Hector Luna?!?!?!?! Before this year, he last played in the major legaues with the 2010 Marlins, for whom he went 4-for-29. Luna's last home run before Wednesday, oddly enough, was hit off another Cub, Jeff Samardzija, in this game. At least the Cubs won that one.

There was also an egregiously bad call that went against the Cubs in the fifth inning, when Shane Victorino was ruled safe at first base (replays showed he was out by a couple of feet). No run scored as a result of that play, but I'll just make my usual call for replay review and leave it at that.

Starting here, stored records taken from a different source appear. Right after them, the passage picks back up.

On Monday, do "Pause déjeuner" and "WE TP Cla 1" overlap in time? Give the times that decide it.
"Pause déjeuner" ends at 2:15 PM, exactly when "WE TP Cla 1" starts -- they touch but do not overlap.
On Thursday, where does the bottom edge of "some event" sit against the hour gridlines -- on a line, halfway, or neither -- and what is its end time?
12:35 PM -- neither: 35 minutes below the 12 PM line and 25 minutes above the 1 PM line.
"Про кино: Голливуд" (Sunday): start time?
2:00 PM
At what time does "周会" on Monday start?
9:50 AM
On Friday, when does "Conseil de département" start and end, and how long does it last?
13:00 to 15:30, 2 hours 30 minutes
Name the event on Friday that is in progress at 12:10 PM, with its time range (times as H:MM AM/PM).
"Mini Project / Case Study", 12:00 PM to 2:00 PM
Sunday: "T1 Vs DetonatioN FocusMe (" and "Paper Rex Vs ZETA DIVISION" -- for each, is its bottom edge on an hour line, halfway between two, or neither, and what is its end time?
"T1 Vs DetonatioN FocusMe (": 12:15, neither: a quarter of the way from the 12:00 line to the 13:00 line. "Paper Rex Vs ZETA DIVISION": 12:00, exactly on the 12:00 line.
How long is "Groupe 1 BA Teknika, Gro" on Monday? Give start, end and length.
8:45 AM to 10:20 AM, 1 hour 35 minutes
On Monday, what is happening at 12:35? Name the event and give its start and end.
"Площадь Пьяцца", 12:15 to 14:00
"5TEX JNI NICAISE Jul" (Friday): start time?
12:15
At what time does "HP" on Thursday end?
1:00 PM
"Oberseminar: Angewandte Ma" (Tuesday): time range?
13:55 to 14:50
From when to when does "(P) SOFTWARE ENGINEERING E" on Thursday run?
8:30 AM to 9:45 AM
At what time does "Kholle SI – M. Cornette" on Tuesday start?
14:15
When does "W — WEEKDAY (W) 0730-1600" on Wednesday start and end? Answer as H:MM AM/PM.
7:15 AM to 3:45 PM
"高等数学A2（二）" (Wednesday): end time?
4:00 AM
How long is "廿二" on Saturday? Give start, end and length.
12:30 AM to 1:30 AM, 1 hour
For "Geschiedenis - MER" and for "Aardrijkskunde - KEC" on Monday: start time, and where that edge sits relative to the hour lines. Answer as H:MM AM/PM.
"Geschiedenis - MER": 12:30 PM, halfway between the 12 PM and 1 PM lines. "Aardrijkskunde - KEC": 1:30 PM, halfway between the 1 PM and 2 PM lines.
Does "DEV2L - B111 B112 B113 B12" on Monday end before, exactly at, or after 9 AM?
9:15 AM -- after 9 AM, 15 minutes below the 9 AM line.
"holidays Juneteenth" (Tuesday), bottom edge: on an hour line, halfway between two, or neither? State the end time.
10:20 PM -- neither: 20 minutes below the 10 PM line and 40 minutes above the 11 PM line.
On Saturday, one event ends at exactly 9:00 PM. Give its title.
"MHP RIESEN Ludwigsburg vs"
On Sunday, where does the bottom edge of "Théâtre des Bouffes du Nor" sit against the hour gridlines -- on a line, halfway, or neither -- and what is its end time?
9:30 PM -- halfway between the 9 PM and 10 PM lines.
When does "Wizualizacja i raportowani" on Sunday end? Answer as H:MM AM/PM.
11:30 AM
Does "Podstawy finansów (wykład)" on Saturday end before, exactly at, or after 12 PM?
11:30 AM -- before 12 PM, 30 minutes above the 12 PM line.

Before the game the Cubs placed Lendy Castillo on the DL with a "groin strain" and recalled Scott Maine. Seriously, something ought to be done about the Rule 5 draft -- the Cubs will likely never admit it, but this appears to be a manipulation of the rules to keep Castillo. He's got talent, but was wasted sitting in the major league bullpen while he could have been continuing his development at Double-A. I'm not sure how I'd change the rules, but the ones they have now don't really help anyone.

Social Media Night was an enjoyable event. Hosted by the man who does the tweeting at @Cubs, Kevin Saghy, he had guests Carrie Muskat (@CarrieMuskat) and Bears kicker Robbie Gould (@RobbieGould09) talking about the use of Twitter by media and players, respectively. To sum up a presentation given in front of a crowd of about 300 fans, all agreed that the use of Twitter by teams, media and players is a way for them to engage fan conversations directly, and it seems much more important to all three in this fast-paced information age. The Cubs will sponsor another similar event on September 17.

Everyone who attended received a gift bag that included a T-shirt, a set of baseball cards containing one that was autographed (I got David DeJesus), and the world's smallest foam finger, shown here next to a Starlin Castro autographed ball (not from the event, I got this elsewhere) for perspective:


I can think of a finger to put that on after Wednesday night's loss.